Gejala PTSD ada empat.
1) Ingatan pada peristiwa traumatis.
Pengidap PTSD sering teringat peristiwa yang membuatnya trauma. Bahkan, penderita merasa seakan mengulang kembali kejadian tersebut. Ingatan peristiwa traumatis juga sering hadir dalam mimpi buruk sehingga penderita tertekan secara emosional.
2) Kecenderungan mengelak sebagai refleks.
Penderita PTSD enggan memikirkan atau membicarakan peristiwa yang membuatnya trauma. Maka, penderita akan menghindari tempat, aktivitas, dan orang yang terkait dengan kejadian traumatis tersebut.
3) Pemikiran dan perasaan negatif.
Penderita PTSD cenderung menyalahkan dirinya atau orang lain. Juga, kehilangan minat pada aktivitas yang dulu disukainya, dan merasa putus asa. Penderita jadi penyendiri, sulit menjalin hubungan dengan orang lain.

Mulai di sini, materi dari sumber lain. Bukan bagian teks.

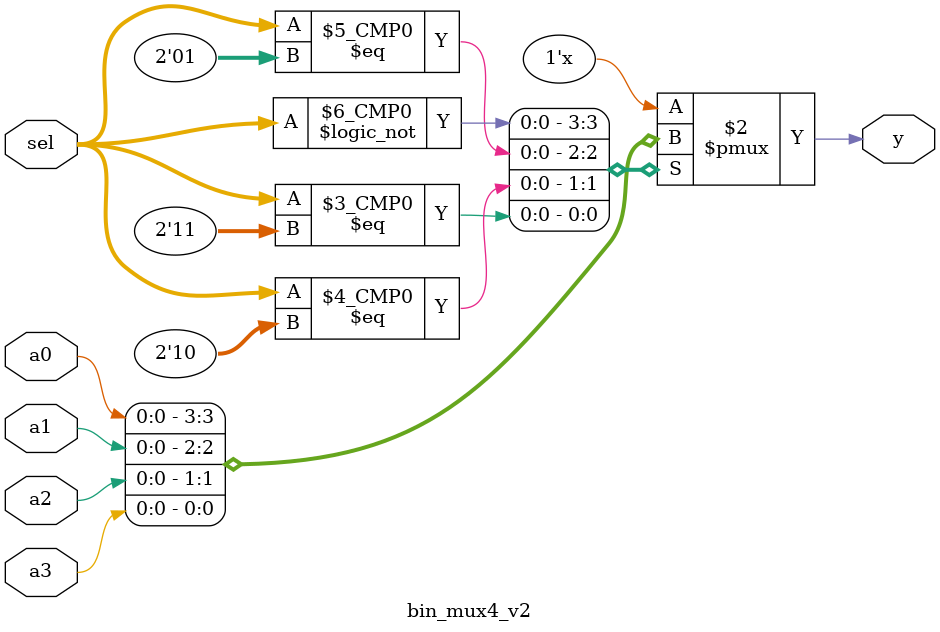
<source format=sv>
module bin_mux4_v2
#(
  parameter W = 1 // data width
)
(
  input logic [1 : 0] sel,
  input logic [W - 1 : 0] a0, a1, a2, a3,
  output logic [W - 1 : 0] y
);

  always_comb begin
    case (sel)
      2'b00 : y = a0;
      2'b01 : y = a1;
      2'b10 : y = a2;
      2'b11 : y = a3;
      default : y = '0;
    endcase
  end
endmodule

</source>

4) Perubahan perilaku dan emosi.
Penderita PTSD sering kali mudah takut atau marah meski tidak dipicu ingatan pada peristiwa traumatis. Perubahan perilaku itu membahayakan dirinya dan orang lain. Penderita juga sulit tidur dan berkonsentrasi.
Tim psikolog tersebut, dalam buku mereka, menyebutkan bahwa itu terbukti pada tentara yang pulang dari Perang Vietnam, Perang Teluk, dan Afghanistan. Juga, polisi yang pernah membunuh.
Dulu di Amerika Serikat (AS) banyak veteran perang yang gila. Kini mereka diterapi, sepulang perang. Sedangkan untuk polisi, di sana sudah ada lembaga yang menangani itu.